ACTIVITY:
Only lines containing the word "SQUARE" belong in the answer; copy each one from the records.

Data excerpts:
▬▬▬
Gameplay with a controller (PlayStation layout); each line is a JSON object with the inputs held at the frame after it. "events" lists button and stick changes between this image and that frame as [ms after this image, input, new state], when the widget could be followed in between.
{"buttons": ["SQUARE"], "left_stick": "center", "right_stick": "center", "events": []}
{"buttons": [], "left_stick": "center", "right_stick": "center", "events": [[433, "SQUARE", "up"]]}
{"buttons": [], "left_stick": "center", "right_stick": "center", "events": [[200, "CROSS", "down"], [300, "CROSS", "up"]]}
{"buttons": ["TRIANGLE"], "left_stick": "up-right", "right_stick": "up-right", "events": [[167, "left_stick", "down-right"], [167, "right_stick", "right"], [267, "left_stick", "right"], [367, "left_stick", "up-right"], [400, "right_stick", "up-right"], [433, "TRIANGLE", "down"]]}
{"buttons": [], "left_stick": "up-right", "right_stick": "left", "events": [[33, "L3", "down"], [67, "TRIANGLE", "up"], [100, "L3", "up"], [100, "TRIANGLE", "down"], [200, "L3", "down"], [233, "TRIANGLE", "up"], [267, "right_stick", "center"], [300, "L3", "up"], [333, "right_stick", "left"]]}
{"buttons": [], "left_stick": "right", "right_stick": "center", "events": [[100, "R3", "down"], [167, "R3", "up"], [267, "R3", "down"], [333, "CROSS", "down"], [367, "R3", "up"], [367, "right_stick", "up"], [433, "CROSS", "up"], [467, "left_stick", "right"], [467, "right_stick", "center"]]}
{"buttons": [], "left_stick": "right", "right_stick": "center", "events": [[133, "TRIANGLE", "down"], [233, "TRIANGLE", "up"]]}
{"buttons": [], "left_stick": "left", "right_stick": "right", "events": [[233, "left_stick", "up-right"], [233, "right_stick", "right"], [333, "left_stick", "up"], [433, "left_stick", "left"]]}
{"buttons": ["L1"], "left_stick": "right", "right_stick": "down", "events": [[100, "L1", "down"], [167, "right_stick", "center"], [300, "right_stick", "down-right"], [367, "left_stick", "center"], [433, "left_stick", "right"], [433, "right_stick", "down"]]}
▬▬▬
ANSWER TO THIS EXERCISE:
{"buttons": ["SQUARE"], "left_stick": "center", "right_stick": "center", "events": []}
{"buttons": [], "left_stick": "center", "right_stick": "center", "events": [[433, "SQUARE", "up"]]}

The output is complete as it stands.